■ **EXCERPT TO READ**:
========

By Christopher Lewis
Christopher Lewis has been trading Forex and has over 20 years experience in financial markets. Chris has been a regular contributor to Daily Forex since the early days of the site. He writes about Forex for several online publications, including FX Empire, Investing.com, and his own site, aptly named The Trader Guy. Chris favours technical analysis methods to identify his trades and likes to trade equity indices and commodities as well as Forex. He favours a longer-term trading style, and his trades often last for days or weeks.

USD/CAD

The US dollar has initially fallen against the Canadian dollar during most of the week, but as you can see has turned around to show signs of life again. Ultimately, it looks as if we are going to test the top of the three previous week so if we can clear the 1.3350 level, I find it very likely that we will then go looking towards 1.35 level over the longer-term. To the downside, expect the 50 week EMA to offer a certain amount of support.

========

■ **DATASET**:
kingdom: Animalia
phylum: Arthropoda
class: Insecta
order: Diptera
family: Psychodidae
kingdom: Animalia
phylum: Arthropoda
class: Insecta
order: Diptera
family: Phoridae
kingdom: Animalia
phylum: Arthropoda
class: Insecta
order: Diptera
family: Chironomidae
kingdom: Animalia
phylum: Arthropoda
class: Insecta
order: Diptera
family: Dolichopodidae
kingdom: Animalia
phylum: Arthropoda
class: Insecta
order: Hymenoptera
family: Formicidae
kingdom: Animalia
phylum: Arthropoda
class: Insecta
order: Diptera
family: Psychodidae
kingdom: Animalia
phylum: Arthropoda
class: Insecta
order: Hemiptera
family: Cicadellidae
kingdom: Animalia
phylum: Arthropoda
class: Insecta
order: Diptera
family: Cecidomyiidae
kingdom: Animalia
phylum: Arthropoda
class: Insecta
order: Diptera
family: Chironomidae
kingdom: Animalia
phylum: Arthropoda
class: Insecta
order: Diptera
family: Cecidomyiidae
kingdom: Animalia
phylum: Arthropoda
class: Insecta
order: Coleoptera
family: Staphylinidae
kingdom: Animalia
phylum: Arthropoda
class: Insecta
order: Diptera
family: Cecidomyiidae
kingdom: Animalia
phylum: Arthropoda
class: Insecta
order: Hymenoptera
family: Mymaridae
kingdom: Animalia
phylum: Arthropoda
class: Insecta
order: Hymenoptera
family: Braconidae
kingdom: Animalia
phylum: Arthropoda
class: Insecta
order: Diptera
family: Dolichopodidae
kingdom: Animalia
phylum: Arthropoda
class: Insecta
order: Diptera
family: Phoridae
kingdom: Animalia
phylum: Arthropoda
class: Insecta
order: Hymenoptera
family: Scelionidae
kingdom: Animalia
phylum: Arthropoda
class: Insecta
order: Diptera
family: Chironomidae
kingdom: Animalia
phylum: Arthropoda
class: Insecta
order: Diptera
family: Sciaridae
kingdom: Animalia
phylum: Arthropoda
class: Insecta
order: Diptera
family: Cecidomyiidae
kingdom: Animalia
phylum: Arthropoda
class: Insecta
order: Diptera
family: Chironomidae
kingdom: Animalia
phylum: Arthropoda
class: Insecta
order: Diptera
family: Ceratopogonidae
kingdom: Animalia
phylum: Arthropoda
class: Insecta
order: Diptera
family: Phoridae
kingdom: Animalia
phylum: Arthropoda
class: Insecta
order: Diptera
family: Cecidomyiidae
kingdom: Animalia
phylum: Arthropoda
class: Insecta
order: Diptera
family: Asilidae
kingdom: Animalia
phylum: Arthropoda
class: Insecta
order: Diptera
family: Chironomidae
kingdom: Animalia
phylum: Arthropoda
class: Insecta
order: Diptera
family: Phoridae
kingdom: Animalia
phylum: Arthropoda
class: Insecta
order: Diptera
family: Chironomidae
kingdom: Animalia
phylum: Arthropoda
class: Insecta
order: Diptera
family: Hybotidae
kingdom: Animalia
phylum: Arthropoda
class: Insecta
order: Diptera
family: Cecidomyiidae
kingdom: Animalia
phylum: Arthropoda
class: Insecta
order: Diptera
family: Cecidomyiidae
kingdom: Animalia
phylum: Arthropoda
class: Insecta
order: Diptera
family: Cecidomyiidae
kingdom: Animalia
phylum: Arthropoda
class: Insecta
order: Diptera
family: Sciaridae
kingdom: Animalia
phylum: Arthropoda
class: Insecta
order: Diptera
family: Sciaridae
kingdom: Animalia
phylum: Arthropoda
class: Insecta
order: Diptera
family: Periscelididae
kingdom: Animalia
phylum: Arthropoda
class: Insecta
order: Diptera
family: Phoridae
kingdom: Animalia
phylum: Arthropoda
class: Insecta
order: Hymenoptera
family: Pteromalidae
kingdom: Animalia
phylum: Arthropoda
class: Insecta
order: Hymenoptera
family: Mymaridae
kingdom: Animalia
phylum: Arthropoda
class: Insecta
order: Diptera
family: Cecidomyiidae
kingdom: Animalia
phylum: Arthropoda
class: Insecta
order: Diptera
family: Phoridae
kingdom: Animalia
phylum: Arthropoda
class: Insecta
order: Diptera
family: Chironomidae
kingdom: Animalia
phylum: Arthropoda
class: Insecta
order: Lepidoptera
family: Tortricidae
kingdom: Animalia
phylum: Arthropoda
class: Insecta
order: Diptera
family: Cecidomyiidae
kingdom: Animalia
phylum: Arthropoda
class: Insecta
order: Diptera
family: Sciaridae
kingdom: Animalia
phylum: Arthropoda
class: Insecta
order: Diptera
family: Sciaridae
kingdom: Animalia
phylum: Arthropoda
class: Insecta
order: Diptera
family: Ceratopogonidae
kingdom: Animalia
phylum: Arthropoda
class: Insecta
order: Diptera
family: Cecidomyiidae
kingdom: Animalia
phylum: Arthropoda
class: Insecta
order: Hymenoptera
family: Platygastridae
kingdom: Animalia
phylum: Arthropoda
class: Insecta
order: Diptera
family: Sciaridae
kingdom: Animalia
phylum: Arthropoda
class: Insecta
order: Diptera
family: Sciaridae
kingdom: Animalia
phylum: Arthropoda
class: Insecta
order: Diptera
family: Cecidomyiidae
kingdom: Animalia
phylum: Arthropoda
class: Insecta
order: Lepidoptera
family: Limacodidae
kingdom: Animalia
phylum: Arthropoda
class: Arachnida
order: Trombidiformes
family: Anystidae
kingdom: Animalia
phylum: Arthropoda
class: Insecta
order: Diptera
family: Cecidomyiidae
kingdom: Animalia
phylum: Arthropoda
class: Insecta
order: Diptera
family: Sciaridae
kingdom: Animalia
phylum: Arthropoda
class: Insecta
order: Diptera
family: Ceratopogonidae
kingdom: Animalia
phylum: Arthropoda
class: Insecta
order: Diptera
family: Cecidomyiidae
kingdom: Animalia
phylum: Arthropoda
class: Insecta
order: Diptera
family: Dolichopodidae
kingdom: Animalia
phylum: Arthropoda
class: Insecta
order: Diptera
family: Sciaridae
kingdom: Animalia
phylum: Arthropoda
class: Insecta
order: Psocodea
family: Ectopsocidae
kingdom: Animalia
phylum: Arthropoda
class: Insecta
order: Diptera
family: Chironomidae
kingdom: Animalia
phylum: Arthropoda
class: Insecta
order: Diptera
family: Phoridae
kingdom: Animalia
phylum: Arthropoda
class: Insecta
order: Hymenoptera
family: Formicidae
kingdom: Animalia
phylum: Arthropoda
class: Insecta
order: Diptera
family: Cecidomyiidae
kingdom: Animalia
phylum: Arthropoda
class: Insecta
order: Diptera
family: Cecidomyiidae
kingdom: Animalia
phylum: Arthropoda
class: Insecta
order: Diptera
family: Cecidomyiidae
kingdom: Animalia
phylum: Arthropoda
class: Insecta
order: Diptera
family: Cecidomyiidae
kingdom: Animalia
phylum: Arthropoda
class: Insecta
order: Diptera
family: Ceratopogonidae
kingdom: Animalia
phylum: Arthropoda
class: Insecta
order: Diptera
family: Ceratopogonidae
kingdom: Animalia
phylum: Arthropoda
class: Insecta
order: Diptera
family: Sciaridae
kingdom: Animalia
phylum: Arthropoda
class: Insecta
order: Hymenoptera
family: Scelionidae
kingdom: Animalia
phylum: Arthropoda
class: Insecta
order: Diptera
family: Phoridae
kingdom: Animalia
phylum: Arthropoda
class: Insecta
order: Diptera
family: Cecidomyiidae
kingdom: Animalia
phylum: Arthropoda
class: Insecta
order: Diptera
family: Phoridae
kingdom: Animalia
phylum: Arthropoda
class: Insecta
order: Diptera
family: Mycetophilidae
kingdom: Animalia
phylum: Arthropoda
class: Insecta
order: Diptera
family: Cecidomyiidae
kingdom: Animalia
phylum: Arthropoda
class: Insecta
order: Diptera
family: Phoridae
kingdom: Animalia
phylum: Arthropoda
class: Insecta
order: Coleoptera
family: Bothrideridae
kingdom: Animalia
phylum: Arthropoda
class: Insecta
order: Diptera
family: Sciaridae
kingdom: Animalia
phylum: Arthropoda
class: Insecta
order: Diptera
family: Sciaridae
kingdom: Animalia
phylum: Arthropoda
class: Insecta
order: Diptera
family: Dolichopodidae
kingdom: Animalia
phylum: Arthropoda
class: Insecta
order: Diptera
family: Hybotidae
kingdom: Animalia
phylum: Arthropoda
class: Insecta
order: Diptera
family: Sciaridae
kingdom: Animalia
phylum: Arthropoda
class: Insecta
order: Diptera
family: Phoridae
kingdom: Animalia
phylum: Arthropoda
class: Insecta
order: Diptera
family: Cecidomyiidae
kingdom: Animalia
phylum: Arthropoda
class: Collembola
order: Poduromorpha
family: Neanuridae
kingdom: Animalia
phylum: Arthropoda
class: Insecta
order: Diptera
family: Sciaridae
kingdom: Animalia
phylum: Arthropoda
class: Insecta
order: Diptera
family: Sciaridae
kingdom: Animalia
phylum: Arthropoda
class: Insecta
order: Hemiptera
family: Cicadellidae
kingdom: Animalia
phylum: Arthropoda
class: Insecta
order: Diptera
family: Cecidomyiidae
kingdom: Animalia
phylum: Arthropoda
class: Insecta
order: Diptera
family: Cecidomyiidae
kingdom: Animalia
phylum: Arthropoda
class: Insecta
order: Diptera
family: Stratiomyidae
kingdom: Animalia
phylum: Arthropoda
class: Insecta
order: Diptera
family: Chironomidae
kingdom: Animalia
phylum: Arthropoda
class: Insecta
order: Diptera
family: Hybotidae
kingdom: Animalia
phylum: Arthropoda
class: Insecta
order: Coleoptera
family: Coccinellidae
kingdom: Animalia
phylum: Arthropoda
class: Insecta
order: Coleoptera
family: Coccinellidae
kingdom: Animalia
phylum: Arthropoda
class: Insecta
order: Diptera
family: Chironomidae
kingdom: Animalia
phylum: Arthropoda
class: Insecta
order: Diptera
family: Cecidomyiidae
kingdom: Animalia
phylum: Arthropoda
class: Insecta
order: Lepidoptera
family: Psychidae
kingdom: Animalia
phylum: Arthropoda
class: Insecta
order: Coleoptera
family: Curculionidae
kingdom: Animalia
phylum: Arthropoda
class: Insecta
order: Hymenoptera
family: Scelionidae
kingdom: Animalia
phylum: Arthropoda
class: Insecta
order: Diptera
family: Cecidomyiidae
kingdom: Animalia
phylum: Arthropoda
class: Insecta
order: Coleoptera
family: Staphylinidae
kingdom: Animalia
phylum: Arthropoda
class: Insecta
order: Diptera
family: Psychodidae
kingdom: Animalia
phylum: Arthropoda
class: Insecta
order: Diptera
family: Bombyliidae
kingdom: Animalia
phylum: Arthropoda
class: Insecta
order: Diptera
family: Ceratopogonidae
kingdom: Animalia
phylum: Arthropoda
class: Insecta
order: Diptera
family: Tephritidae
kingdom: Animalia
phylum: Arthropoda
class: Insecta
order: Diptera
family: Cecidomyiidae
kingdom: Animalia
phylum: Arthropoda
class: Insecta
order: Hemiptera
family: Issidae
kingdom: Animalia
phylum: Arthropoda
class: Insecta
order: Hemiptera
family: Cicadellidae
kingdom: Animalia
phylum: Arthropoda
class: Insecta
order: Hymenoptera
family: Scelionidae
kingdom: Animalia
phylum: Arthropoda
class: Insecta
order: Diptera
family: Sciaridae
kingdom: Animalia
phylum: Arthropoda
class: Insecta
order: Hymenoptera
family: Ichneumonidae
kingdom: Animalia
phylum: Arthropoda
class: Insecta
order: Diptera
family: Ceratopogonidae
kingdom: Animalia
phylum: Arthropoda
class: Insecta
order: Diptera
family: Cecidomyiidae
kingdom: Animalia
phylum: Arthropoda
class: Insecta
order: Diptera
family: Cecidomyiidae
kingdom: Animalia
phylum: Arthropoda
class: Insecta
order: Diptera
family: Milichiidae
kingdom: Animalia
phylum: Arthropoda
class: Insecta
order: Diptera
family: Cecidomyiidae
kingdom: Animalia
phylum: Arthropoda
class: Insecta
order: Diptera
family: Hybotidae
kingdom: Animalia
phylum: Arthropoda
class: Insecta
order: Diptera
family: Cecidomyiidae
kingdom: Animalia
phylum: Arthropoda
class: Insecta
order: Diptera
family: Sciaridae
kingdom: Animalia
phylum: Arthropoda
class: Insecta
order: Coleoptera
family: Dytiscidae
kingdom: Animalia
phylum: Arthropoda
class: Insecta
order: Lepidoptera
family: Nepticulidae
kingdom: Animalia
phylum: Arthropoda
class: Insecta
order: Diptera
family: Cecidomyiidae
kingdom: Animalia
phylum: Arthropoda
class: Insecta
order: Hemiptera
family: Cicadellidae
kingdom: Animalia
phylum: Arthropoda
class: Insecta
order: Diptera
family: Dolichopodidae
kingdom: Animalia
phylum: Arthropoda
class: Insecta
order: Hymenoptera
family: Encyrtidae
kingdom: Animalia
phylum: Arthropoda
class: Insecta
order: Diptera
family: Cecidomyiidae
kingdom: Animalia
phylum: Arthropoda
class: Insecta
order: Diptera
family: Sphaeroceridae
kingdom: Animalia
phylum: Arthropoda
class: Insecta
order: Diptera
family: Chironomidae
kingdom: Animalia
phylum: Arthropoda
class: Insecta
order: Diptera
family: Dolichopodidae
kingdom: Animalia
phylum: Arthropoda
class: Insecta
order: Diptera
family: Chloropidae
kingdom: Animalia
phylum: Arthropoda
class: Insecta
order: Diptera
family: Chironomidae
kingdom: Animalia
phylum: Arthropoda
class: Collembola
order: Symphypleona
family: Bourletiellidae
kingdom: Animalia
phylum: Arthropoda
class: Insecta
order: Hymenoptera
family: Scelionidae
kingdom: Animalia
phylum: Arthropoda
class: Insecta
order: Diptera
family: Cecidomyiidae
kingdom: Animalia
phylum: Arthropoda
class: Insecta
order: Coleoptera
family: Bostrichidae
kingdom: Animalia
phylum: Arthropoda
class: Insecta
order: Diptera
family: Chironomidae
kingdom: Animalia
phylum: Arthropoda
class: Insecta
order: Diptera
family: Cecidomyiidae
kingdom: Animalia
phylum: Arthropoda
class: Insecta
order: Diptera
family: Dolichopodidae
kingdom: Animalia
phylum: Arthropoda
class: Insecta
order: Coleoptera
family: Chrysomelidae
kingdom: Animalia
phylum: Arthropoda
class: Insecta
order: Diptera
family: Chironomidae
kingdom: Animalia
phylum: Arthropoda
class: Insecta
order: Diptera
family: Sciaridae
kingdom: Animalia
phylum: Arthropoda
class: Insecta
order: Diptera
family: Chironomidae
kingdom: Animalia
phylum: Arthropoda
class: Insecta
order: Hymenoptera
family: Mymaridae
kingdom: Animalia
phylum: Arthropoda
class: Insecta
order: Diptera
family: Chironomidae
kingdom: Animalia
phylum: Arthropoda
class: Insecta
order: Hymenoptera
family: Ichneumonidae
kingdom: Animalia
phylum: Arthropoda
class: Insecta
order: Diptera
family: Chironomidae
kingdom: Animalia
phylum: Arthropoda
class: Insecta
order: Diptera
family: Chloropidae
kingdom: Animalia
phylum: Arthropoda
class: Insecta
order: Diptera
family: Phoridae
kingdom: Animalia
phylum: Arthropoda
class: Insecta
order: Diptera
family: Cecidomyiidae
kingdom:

========

In the USD/CAD commentary, what level has to be cleared before a move toward 1.35 looks very likely? The items have nothing to do with the work here.

The 1.3350 level.